- PROVIDED PASSAGE
------------------------------

With all of the awful, disappointing events that have occurred in the last two weeks, from the mass shooting in Oregon, to the sexual assault that happened at UVic, to Russia bombing Syria, to the lack of federal support for sciences, it’s hard to not want to abandon life on Earth and opt for a new life on Mars (now that they’ve proven the existence of water, but more on that later). One of the more constant sources of depression for those of us in the newsroom currently is the issue of the upcoming election.
It was apparent to all when Prime Minister Stephen Harper announced the start of the 42nd federal election over nine weeks ago that Canada was in for a long haul. And now, with less than two weeks to go, a reprieve is welcome — though hardly stands to be satisfying. At the time of writing, the Globe and Mail reports that the Conservative Party has a 74 per cent chance of winning the most seats on Oct. 19, but there’s only an 8 per cent chance of any party winning a majority. Talk about bleak prospects.

------------------------------

Data items

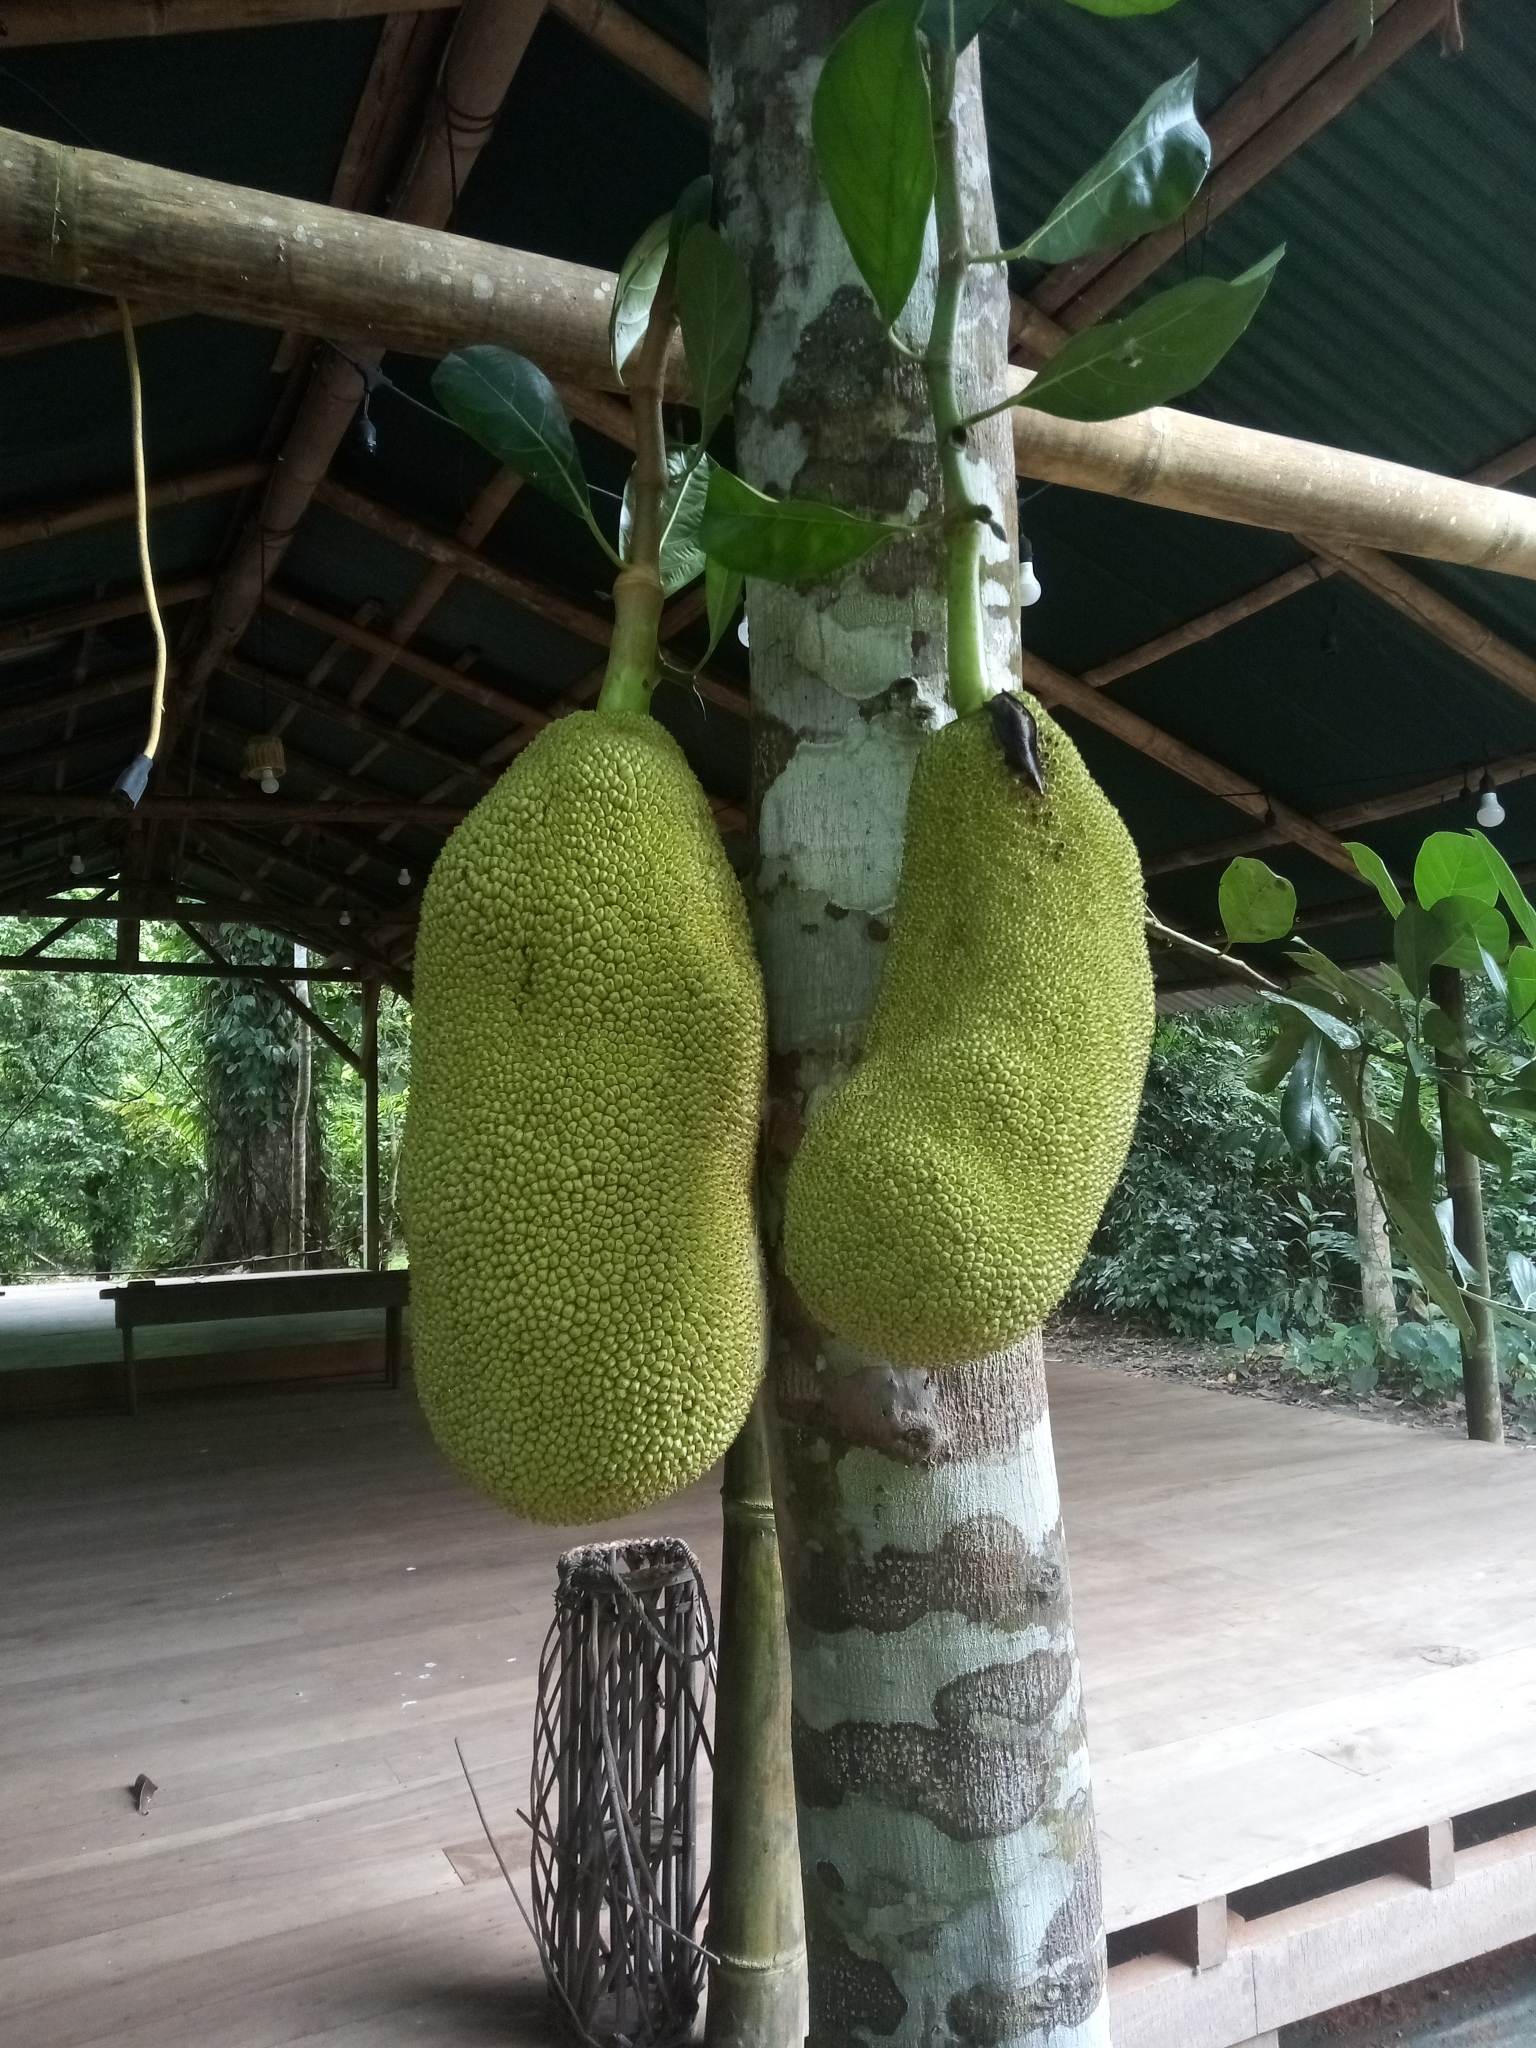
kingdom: Plantae
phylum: Tracheophyta
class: Magnoliopsida
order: Rosales
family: Moraceae
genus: Artocarpus
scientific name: Artocarpus heterophyllus
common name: Jackfruit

------------------------------

- STATED PROBLEM
From the election editorial, copy out everything from "It was apparent" down to "about bleak prospects.".

- ANSWER IN FULL
It was apparent to all when Prime Minister Stephen Harper announced the start of the 42nd federal election over nine weeks ago that Canada was in for a long haul. And now, with less than two weeks to go, a reprieve is welcome — though hardly stands to be satisfying. At the time of writing, the Globe and Mail reports that the Conservative Party has a 74 per cent chance of winning the most seats on Oct. 19, but there’s only an 8 per cent chance of any party winning a majority. Talk about bleak prospects.